Grade: A-
passion rating: hot
Bad Boys Do, the second in Ms. Dahl’s exceedingly enjoyable Donovan Brothers Brewery series, is fabulous. It’s sexy, sweet, funny, moving, and well-paced; it was a pleasure to read.
The heroine, Olivia Bishop, has a tolerable life. She’s 35, been divorced for a year, and is teaching community outreach courses at the local college. She’s well-shot of her husband and their marriage—he’s a pompous controlling professor who cheated on Olivia with his teaching assistant—but she’s lonely. Her friend Gwen talks her into coming to Gwen’s bookclub one night which is held monthly at Donovan Brother’s Brewery. Olivia, who comes planning to discuss the book, is startled to realize the other women there aren’t interested in literature; they’re there to ogle the hot 29 year old bartender and brewery owner, Jamie Donovan.
Jamie is a bona fide hottie. Nights he wears his kilt to the Brewery---his sister Tessa, the heroine of the first book in the series, Tweets his clothing status to his many female fans--, women flock there to gaze lustfully at him and dream of a night in his bed. Jamie doesn’t take women home, however. He hasn’t wanted a woman in over a year. Jamie is tired of a meaningless life—he wants to be more than the playboy bartender he’s been since college. He dreams of adding a restaurant to the brewery, taking on more responsibility, and proving to his siblings, especially his critical older brother Eric, that he, Jamey, is a peer not a problem.
Jamie and Olivia both notice each other the night of the book club, and both are surprised when Olivia turns out to be the instructor in a class Jamie is taking. The minute the first class ends, Jamie walks up to Olivia’s desk and asks her out. She says no, shocked at the idea of dating both a student and—to her—a much younger man. However, later in the week, when she’s is invited to a faculty party where she knows her ex-husband and his girl-friend will be, Olivia decides Jamie would be the perfect date to show her ex how well she’s doing without him and she asks Jamie out.
Thus begins a lovely relationship. Both Jamie and Olivia doubt themselves. Olivia worries she’s dull—her ex told her she just wasn’t fun—and Jamie has family issues that stem from his parents’ death when he was a teen. Olivia thinks Jamie can help her loosen up and learn how to enjoy life; Jamie needs Olivia to help him make his plans for Donovan Brewery a success. It’s wonderful to watch both Olivia and Jamie get just what they need from each other.

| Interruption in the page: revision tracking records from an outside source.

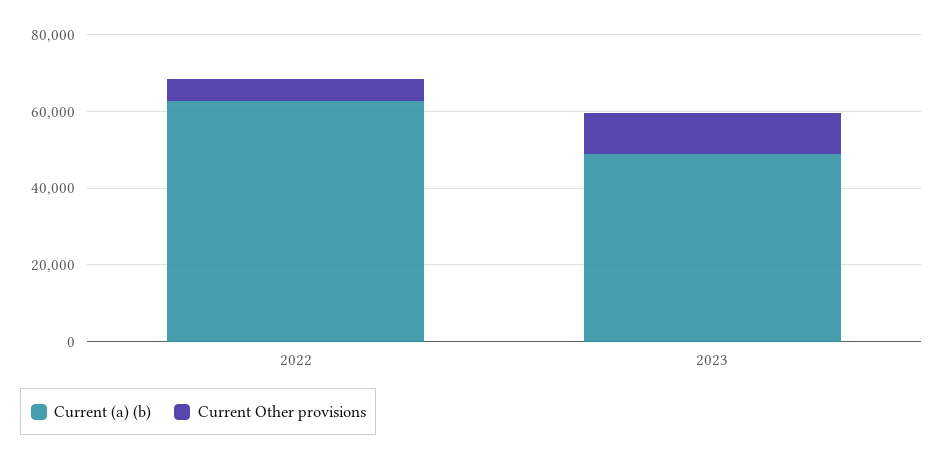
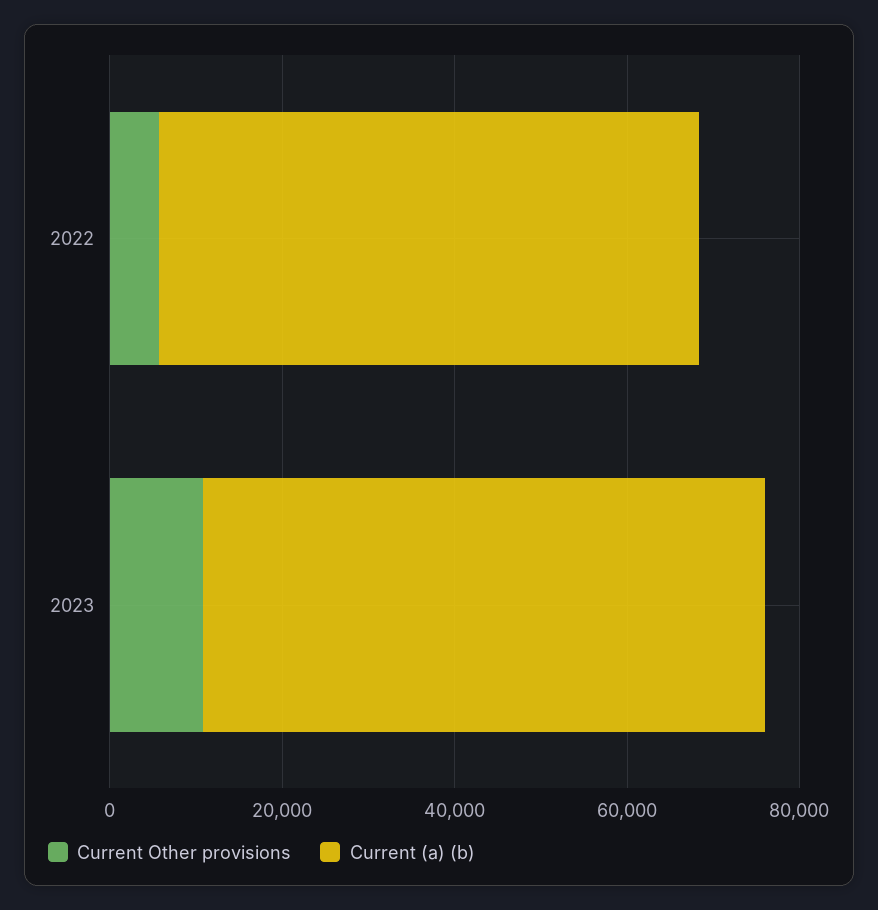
  {
    "Current (a) (b)": {
      "2022": 65000,
-     "2023": 50000
+     "2023": 65000
    },
    "Current Other provisions": {
      "2022": 5000,
      "2023": 10000
    }
  }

Jamie most certainly helps Olivia loosen up. She’s not a virgin, but she’s only ever slept with her ex-husband, and her sense of herself sexually is fairly repressed. Jamie—one of the sexiest men I’ve ever encountered in a book—introduces Olivia to passion beyond anything she could have imagined. There is a scene in this book, when the two are newly lovers, which is incendiary. In it, Olivia lies on her stomach staring at the mirror hung aside her bed. As she watches Jamie make love to her, as she watches him watching himself slide in and out of her, she’s overcome with emotional and physical sensation. It’s brilliantly written—it sets a standard for sensual, blunt prose romance writers should aspire to.
Olivia gives Jamie the confidence to see himself as a grown-up with skills that go beyond the looks and charm he’s famed for. Jamie has never had a serious girlfriend before and, with Olivia, he learns how to share himself in a way he’d never considered viable for him. He takes his newly learned interpersonal skills and uses them to improve his complex relationships with Eric and Tessa. He also begins to forgive himself for the sins of his past and, as he takes each step, Olivia is there beside him. Together, they forge an adult relationship, one that has passion and power.
The book’s only weakness is the obligatory conflict that, briefly, pushes the two apart. But even that is better done than the vast majority of BIG MISUNDERSTANDINGS which drive the plots of most romances.
I liked Good Girls Don't a lot. I loved Bad Boys Do. I suspect most readers of contemporary romance will too. It’s a great book.